■ To do ■
Display every line of the rows below that contains the string "Answer". Case counts, so a line matches only if the capitalization is identical.

■ Provided material ■
════════════════════

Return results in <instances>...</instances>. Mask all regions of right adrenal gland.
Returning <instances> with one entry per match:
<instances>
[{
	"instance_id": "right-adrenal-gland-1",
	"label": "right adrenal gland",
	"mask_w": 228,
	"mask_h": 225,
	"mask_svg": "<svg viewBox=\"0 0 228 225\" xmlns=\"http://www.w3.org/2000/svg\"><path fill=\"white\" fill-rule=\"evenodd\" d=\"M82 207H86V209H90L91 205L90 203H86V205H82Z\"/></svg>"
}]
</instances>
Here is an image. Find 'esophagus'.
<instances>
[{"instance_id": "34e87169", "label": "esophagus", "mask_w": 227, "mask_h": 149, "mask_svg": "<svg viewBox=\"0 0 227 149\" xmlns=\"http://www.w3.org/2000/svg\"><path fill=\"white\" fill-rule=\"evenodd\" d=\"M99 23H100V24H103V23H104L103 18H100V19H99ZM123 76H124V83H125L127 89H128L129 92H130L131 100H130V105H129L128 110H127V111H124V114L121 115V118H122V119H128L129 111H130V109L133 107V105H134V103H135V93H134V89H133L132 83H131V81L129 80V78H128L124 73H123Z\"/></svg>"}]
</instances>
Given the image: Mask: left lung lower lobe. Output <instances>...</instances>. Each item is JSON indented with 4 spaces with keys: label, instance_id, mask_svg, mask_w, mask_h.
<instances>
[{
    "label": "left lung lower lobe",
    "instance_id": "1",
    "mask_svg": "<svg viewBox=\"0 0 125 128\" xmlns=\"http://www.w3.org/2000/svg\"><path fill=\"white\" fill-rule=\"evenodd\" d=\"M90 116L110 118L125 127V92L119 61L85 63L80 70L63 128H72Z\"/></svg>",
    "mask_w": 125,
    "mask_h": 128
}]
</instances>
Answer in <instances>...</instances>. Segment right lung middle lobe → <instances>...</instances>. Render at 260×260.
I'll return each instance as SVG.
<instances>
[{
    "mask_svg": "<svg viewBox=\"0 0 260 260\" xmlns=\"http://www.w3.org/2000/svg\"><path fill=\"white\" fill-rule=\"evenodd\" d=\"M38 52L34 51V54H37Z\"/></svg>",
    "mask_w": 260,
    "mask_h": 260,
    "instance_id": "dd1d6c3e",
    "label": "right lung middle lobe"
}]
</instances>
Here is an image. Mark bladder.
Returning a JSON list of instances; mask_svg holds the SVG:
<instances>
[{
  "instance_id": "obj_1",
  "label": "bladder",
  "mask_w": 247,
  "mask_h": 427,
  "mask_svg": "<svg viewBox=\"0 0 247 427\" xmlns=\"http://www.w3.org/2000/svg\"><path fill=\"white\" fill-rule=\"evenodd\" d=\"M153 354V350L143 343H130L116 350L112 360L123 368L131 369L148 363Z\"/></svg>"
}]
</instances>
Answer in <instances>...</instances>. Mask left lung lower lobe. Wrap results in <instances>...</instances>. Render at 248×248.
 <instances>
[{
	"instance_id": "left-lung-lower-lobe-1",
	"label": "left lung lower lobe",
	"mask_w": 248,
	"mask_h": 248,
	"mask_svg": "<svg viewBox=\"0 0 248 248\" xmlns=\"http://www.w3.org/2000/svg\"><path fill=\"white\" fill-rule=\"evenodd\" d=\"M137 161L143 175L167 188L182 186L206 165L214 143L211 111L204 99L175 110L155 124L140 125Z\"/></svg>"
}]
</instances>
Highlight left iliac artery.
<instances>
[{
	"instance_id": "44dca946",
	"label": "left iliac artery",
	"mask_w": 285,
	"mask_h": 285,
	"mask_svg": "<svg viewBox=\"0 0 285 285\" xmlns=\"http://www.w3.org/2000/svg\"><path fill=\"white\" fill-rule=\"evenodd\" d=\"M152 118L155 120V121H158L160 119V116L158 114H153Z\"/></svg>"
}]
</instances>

════════════════════

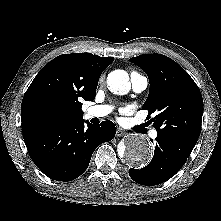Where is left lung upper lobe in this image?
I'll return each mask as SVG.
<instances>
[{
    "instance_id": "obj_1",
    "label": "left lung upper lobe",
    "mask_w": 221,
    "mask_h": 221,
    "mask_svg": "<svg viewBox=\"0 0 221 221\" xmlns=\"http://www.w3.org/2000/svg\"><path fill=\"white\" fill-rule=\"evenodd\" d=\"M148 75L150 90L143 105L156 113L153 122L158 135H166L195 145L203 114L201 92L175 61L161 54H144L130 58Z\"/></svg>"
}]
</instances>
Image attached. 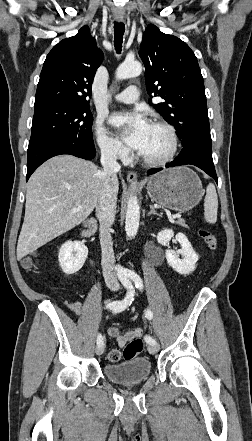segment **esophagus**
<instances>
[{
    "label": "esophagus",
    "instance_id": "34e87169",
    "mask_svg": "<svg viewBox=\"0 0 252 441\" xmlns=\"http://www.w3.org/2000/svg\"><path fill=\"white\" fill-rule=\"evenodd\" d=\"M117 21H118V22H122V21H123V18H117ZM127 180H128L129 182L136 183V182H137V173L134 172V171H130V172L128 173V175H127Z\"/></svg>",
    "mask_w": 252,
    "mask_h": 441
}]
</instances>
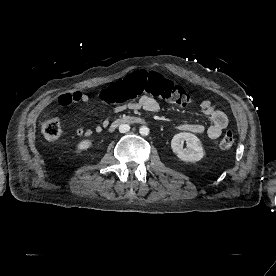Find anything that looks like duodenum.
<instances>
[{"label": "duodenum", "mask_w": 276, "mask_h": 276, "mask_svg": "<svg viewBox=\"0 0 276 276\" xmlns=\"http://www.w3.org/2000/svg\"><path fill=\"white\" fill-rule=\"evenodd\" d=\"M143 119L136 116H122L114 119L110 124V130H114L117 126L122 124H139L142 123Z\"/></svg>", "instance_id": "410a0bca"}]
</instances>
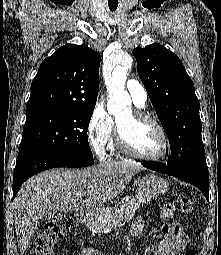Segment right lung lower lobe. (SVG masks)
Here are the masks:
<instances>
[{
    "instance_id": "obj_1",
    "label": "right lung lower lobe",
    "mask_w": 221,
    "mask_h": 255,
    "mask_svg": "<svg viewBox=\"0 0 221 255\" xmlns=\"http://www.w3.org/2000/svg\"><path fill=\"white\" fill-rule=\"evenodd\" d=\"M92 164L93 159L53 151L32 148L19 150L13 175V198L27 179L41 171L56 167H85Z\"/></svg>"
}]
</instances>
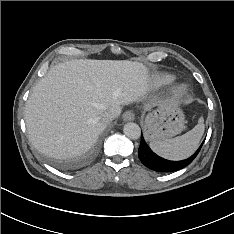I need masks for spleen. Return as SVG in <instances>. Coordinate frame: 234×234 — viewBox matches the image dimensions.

════════════════════

■ Output for this task ■
Answer in <instances>...</instances>. Segment right lung middle lobe → <instances>...</instances>. Render at 260×260.
Answer in <instances>...</instances>. Mask left lung lower lobe. Wrap results in <instances>...</instances>. Render at 248×248.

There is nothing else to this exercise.